WHAT THE TASK ASKS: In the material below, find every line with "Page" and pull it out.

TASK INPUTS:
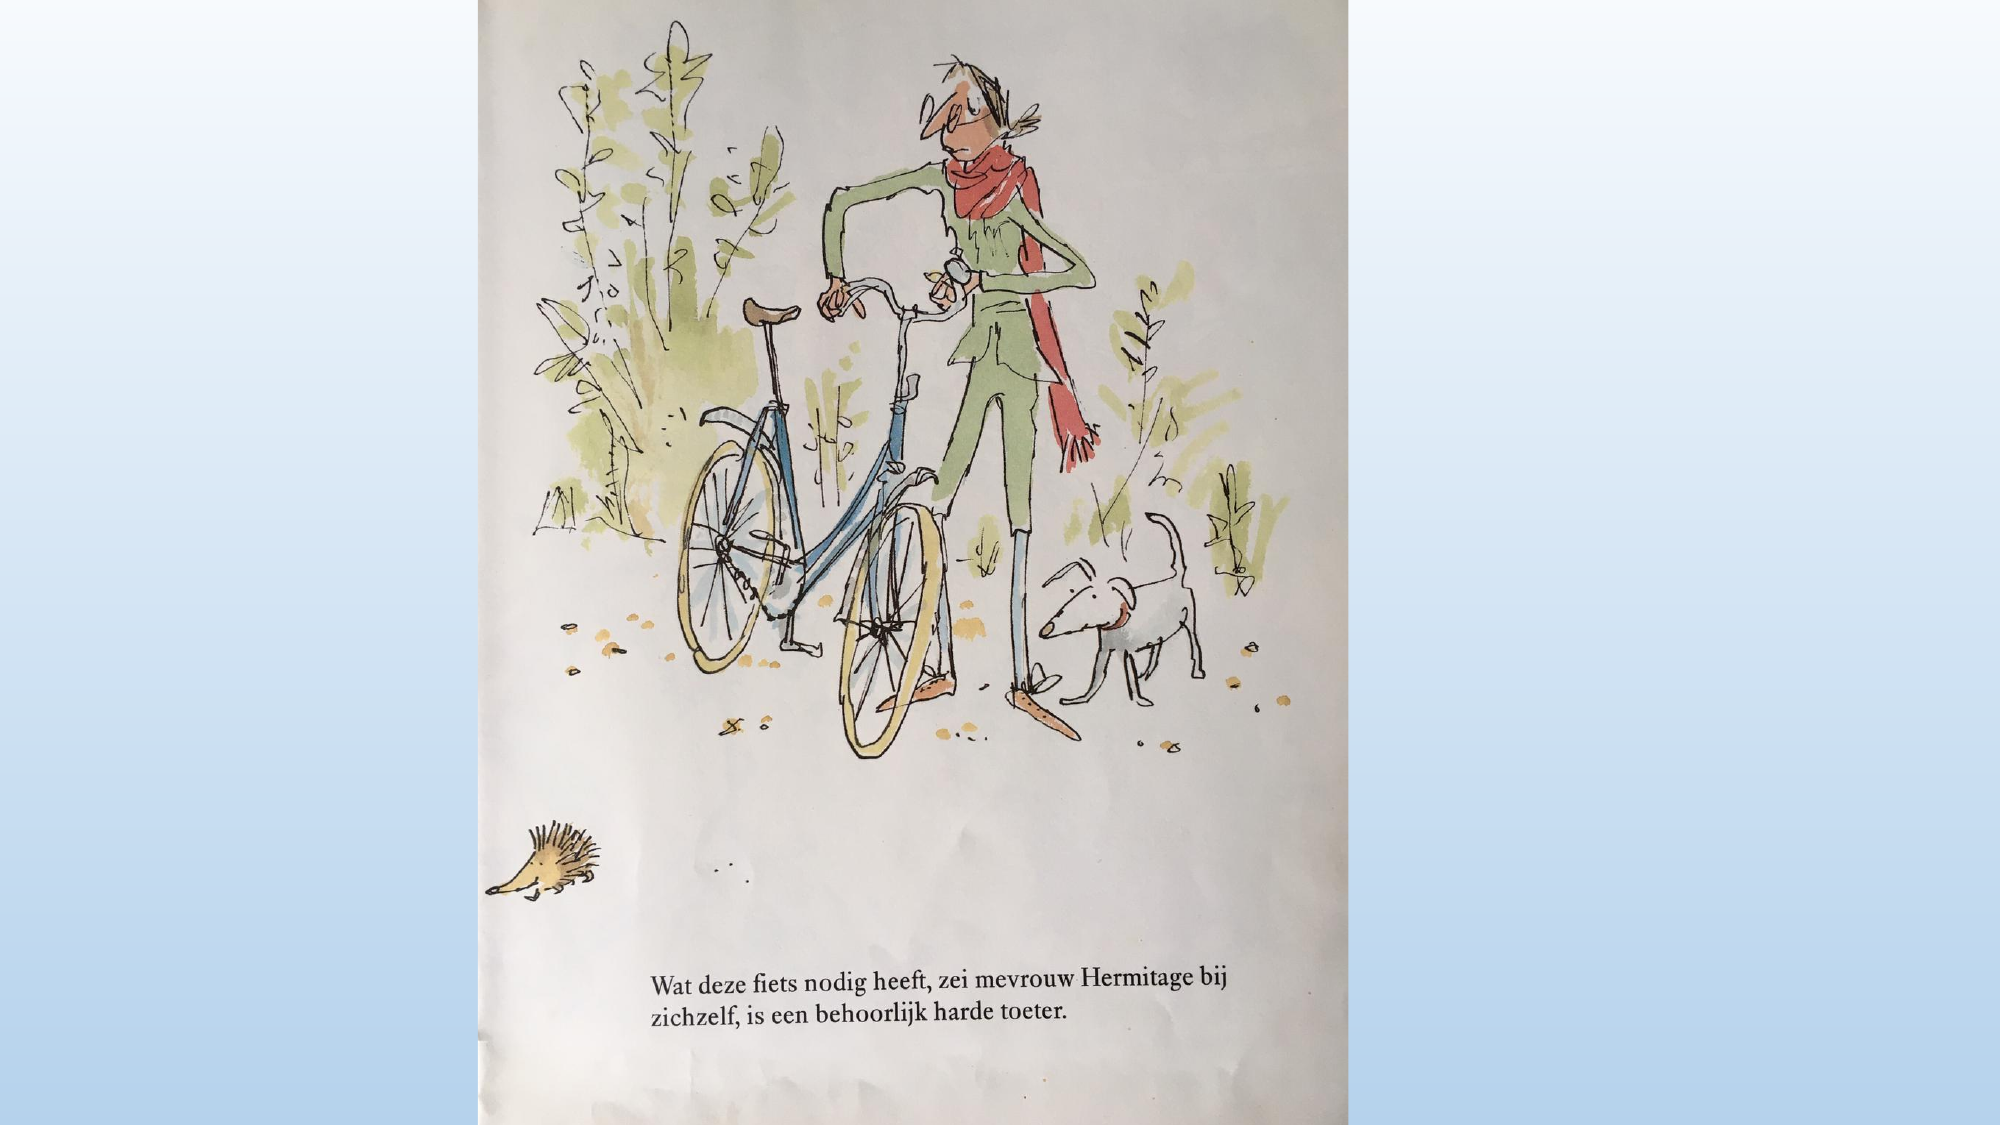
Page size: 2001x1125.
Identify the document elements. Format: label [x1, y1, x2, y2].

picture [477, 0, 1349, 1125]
...
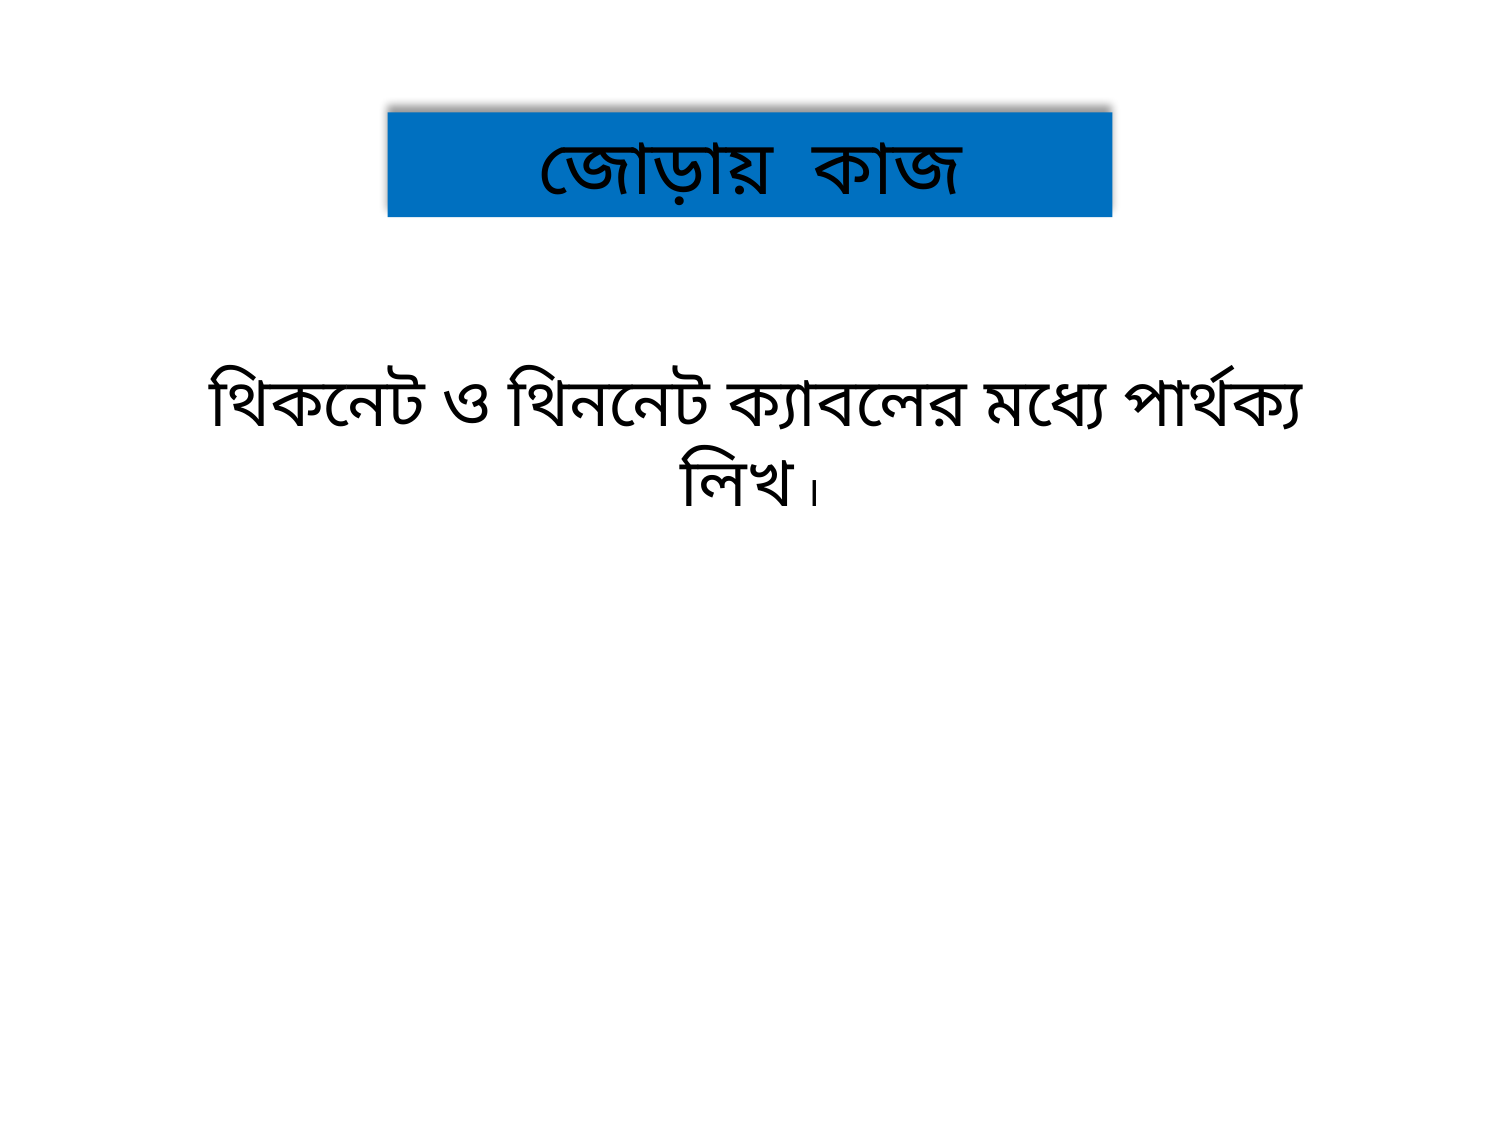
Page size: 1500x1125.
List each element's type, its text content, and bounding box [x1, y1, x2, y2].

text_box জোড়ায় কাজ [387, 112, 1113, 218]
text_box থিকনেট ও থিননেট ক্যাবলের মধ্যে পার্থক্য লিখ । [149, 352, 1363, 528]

SOLVED PROBLEM:
Page size: 2001x1125.
Page size: 1500x1125.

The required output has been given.